The White Man Two Step
GERALD ‘JERRY’ DONATO (American, 1941–2010)
The White Man Two Step, 1983
etching
Collection of the Longwood Center for the Visual Arts
The Jack Blanton Collection
Gift of Jack Blanton
2007.23.18
Gerald Donato grew up in Chicago and earned his M.F.A. from the University of Wisconsin at Madison. He came to Richmond in 1968 to join the art department faculty at Virginia Commonwealth University (VCU) and retired in 2005 after 36 years of teaching both printmaking and painting. Edwin Slipek Jr. wrote in a January 24, 2007, article for Style Weekly (Richmond, Virginia), “In a career spanning five decades, Donato has established himself as one of Virginia’s most prolific, fascinating, and dynamic talents.”

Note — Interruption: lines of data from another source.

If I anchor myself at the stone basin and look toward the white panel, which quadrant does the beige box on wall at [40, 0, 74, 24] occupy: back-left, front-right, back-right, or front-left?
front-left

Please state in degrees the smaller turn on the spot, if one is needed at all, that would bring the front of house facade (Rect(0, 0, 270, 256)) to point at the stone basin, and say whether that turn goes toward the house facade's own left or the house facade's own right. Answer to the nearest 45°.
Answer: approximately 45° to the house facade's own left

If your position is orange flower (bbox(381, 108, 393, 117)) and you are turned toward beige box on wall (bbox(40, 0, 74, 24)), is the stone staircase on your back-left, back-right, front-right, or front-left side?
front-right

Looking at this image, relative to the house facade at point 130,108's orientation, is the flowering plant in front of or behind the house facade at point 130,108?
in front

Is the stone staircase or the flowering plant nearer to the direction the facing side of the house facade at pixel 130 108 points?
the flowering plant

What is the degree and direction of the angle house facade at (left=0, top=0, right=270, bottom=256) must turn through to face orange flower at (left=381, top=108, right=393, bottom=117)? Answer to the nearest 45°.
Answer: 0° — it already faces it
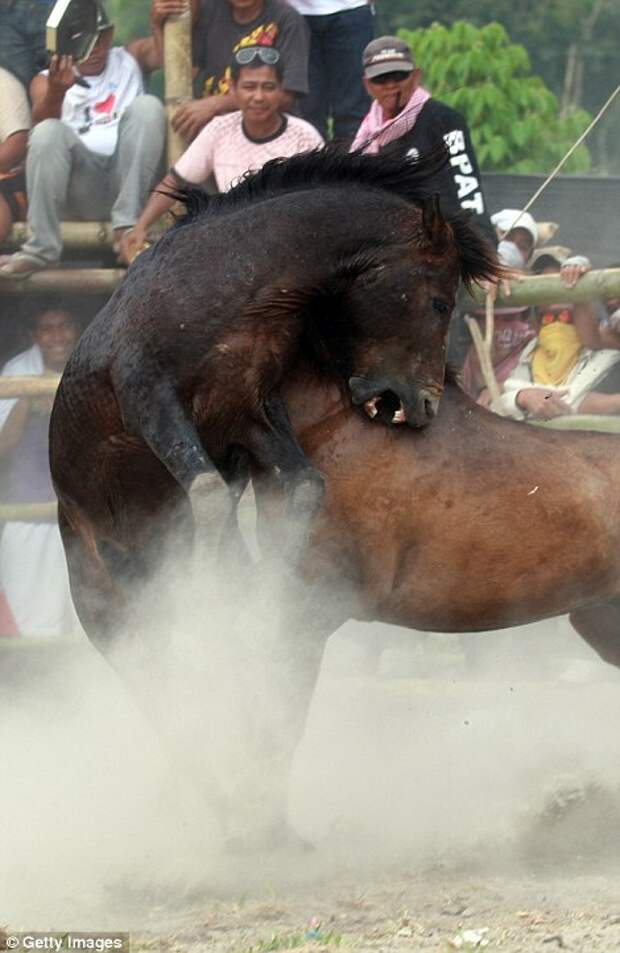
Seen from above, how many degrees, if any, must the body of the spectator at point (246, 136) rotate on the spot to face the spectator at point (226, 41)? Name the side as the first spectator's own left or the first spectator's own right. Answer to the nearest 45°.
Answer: approximately 180°

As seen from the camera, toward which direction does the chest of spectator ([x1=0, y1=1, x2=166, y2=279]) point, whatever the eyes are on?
toward the camera

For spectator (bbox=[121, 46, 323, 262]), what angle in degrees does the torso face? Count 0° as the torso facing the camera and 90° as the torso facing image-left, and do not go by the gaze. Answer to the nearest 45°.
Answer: approximately 0°

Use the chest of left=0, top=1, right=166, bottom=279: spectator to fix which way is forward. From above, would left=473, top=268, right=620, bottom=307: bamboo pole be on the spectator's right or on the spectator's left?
on the spectator's left

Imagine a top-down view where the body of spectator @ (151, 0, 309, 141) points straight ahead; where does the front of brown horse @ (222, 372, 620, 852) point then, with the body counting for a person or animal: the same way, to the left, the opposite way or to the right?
to the right

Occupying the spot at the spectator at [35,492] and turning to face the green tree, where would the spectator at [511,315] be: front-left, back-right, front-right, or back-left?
front-right

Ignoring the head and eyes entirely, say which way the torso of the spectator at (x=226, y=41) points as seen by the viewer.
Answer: toward the camera

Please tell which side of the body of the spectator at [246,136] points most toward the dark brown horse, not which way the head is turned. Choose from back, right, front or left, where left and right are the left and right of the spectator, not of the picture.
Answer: front

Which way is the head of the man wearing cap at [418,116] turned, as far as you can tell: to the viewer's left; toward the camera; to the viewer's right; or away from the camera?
toward the camera

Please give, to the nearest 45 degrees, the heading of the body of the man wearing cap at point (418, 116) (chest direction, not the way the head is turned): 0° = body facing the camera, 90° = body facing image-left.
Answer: approximately 45°

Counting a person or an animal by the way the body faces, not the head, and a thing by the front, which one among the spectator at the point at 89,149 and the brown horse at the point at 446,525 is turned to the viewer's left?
the brown horse

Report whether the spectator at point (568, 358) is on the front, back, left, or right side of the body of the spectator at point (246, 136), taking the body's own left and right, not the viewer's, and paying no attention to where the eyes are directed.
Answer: left

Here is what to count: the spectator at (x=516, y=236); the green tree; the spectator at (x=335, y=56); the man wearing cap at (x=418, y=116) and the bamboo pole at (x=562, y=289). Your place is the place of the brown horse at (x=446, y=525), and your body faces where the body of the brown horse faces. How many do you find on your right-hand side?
5

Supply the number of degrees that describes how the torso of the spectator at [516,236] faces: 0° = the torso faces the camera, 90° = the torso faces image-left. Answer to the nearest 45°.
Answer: approximately 45°

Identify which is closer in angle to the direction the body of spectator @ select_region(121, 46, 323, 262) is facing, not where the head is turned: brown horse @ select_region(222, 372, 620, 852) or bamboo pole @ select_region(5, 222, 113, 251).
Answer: the brown horse

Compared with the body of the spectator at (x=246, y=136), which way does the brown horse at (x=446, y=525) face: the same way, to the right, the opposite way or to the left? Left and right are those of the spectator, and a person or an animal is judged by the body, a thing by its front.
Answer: to the right

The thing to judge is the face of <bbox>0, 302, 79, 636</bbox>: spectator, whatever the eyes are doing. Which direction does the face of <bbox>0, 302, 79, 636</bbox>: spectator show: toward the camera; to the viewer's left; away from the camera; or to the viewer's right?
toward the camera

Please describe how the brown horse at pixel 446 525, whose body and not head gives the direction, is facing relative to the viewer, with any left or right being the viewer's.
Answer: facing to the left of the viewer

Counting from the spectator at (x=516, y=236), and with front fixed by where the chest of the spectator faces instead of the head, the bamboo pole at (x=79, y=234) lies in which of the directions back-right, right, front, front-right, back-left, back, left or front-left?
front-right
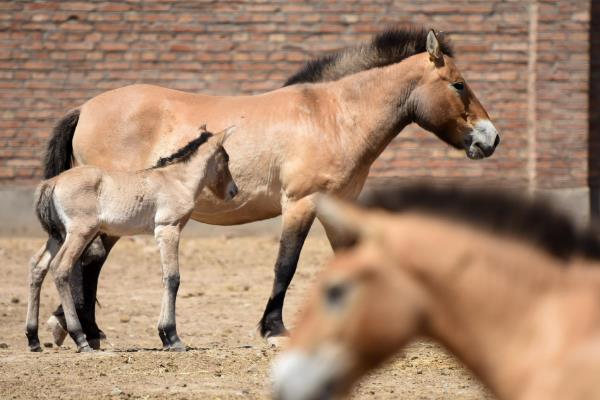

As a postmodernist, Donato fused appropriated imagery (pre-existing images that are re-used in a different context to alter meaning) and styles found in popular culture into images exuding irony and satire. In a catalog for Donato’s 2007 retrospective at VCU’s Anderson Gallery, Richard Roth wrote of Donato’s appreciation for everything visual: “Donato is a bundle of dichotomies. He is at once a lover of high and low, a practitioner of abstraction and figuration, and an individual of great sensitivity as well as capable of robust vulgarity.” Roth continues, “In the end, Donato’s work fits our postmodern era—it is non-dogmatic, it appropriates guiltlessly, it is a display case of painting devices and signs, it is often funny and ironic, perhaps post-historic [term applied to the idea that history has ended; see also Arthur Danto’s Beyond the Brillo Box: The Visual Arts in Post-Historical Perspective], adamantly pop, and stands ferociously against all that is pompous and pretentious.” Donato’s approach in art and life was confrontational and irreverent. As a professor he was known for his ability to cut through students’ defenses and posturing to help them grow as artists.